Piedmont's Tripp a 2-sport prospect

Wants to be more of a leader this year
Jul. 27, 2013 @ 12:33 PM
If you frequent Piedmont High's campus and haven't noticed Cameron Tripp, you're just not paying attention.
Tripp stands out in a lot of ways.
It starts with his sheer size — the rising junior has grown to 6-foot-7 and 200 pounds, adding roughly an inch and 20 pounds since the winter of his sophomore year.
Then there's the athletic prowess.
Tripp is the starting quarterback for the football team, after sharing the reps with then-senior Sawyer Baucom in 2012.
When the weather cools, Tripp will lace up his basketball sneakers as a returning starter from last year's 21-6 team.
And last but hardly least, Tripp shines in the classroom.
He carries a 4.6 GPA on the weighted scale, and ranks third in his class.
His commitment to success was rewarded last month when Army head basketball coach Zach Spiker offered him the opportunity to play Division I basketball while he was attending camp on the West Point, N.Y., campus.
"I knew they were interested in me so I went up there focused and ready to go," Tripp said. "Coach Spiker sat down with me after the camp and said 'I don't know how many Division I offers you have but you have one here at West Point.' ... It was definitely one of the brightest moments of my basketball career."
Tripp has traveled all over the Eastern Seaboard this summer as a two-sport prospect.
Football coaches seem intrigued, and he accepted invites to attend one-day football camps at North Carolina, Clemson, Duke, N.C. State, East Carolina, Georgia and Tennessee.
"It's been a busy summer," he said. "It would be a morning session and an afternoon session. They just wanted to see how I move and that kind of stuff."
Tripp, who was clocked at 4.81 second in the 40-yard dash, according to hudl.com. Coaches from Georgia, Tennessee, Clemson have asked to see film from his first couple games of 2013. 
Tripp will have to decide which sport he wants to play in college one day, but he's not there yet.
"When it's football season football's my favorite sport and when it's basketball season basketball's my favorite sport," he said. "Right now I'm looking into both and keeping all my options open. After this year, or maybe midway through this year, I'll make a decision."
Tripp has the benefit of his dad's experience.

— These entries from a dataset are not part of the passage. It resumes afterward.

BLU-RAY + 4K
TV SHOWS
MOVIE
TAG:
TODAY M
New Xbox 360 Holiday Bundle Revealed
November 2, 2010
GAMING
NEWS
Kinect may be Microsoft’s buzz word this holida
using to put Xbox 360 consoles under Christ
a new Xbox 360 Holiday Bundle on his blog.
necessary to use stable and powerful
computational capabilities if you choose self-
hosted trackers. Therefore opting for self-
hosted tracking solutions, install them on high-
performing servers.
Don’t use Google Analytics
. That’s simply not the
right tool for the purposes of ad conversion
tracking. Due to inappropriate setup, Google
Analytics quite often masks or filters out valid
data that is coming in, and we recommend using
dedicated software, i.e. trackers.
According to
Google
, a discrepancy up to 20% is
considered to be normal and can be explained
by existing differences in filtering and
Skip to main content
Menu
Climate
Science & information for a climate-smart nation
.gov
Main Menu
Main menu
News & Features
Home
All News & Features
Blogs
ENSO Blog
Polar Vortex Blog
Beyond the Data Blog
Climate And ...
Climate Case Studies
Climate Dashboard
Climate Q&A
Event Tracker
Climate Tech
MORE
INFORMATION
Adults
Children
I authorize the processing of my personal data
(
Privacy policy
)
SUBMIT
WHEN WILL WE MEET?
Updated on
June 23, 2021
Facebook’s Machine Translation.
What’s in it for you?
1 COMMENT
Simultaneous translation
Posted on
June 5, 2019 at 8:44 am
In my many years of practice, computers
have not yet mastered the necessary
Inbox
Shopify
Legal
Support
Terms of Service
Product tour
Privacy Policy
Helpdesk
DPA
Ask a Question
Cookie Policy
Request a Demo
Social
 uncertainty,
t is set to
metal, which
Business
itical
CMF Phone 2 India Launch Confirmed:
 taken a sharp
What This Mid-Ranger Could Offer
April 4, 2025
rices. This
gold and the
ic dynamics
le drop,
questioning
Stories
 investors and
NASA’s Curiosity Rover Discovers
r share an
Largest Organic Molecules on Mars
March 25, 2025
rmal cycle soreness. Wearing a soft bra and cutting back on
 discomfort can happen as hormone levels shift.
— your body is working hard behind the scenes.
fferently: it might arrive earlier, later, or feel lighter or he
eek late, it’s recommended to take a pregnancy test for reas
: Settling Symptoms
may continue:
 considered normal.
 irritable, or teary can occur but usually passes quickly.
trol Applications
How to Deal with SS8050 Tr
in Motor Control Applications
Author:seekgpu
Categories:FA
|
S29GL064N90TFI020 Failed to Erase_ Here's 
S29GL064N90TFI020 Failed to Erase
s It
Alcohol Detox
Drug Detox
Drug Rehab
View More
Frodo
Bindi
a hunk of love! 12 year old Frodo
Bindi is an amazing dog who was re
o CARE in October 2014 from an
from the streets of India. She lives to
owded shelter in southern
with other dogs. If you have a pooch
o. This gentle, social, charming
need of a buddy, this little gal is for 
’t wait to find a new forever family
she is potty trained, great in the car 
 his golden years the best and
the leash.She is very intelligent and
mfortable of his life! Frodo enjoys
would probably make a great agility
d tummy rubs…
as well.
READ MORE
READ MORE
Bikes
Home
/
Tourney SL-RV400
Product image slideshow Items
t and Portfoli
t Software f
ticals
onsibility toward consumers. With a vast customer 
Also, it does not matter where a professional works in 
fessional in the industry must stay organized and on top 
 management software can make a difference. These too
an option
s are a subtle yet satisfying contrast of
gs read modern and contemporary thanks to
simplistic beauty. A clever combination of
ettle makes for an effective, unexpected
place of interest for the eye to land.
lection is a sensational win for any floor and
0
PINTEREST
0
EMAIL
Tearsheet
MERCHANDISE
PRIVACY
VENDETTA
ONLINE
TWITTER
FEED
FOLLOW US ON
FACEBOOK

Dennis Tripp played on the defensive line for the UNC Tar Heels and was briefly with the New York Giants (1991-92) before eventually becoming a strength and conditioning coach at Florida and South Carolina.
"My dad's influence on me has helped a lot," he said. "He's been through the recruiting process and he knows what questions to ask and what to look for. I've always been a Tar Heel, but I'm not biased anymore. I'll consider all my options."
'We're definitely not scared'
Tripp is looking forward to high school football practice opening on Thursday.
The Panthers finished 5-7 last season, and face the challenge of moving from 2A to 3A.
"We've all looked at the schedule and 3A is a lot different," he said. "But we're definitely not scared of the challenge. We know we're picked low in the conference but we'll use the underdog card."
Football coach Ron Massey and boys basketball coach Rudi Heath are both entering their second seasons at Piedmont.
Tripp is complimentary of what both men have brought to their respective programs.
"Coach Massey and Coach Heath have changed the culture at Piedmont," he said. "The athletes are more dedicated now."
Tripp says Massey's scheme hasn't changed, but he's optimistic "we'll throw more passes this year."
Tripp expresses confidence in his receiving corps that includes seniors Tyler Ivey, Devin Thomas, Jacob Collura and Colton Greene, and says he will also look for senior running backs Matt Fisher and Tyler Long.
"We're looking good," he said. "We've been lifting three days a week and running three days a week. We've worked hard this summer."
'I want to beat people off the dribble'
In a few short months, football season will give way to basketball.
Last year Tripp averaged 11.5 points and led Union County in rebounding at 9.2 per game.
"We had a great year last year," Tripp said. "We lost some guys but we're expecting to be good again."
Tripp has spent time working on his face-up game and lateral quickness this offseason.
"I want to be able to shuffle and play better one-on-one defense," he said. "Offensively, I want to be more dynamic. I've added a 3-point shot and I want to beat people off the dribble more. And I definitely want to be a better leader this year."
Looking further down the road, Tripp plans to attend medical school with aspirations of becoming a sports orthopedist.
Given his long-term goals, the opportunity West Point offers is a little more enticing.
If he were to finish among the top 10 percent of his graduating class at West Point, Army would cover his cost to attend any med school that accepts him.
That would, however, commit him to a seven-year stint in the military (as opposed to the typical five-year commitment).
He's interested enough to plan a visit during the school year so he can get a better feel for the atmosphere on campus.
"It would definitely be a life commitment and a lifestyle change," Tripp said. "But I've come up in a disciplined home life, so that would help. It's something I'm interested in and I will educate myself more on it."
For now, Tripp resides as one of Union County's top two-sport athletes — and the big man on Piedmont's campus.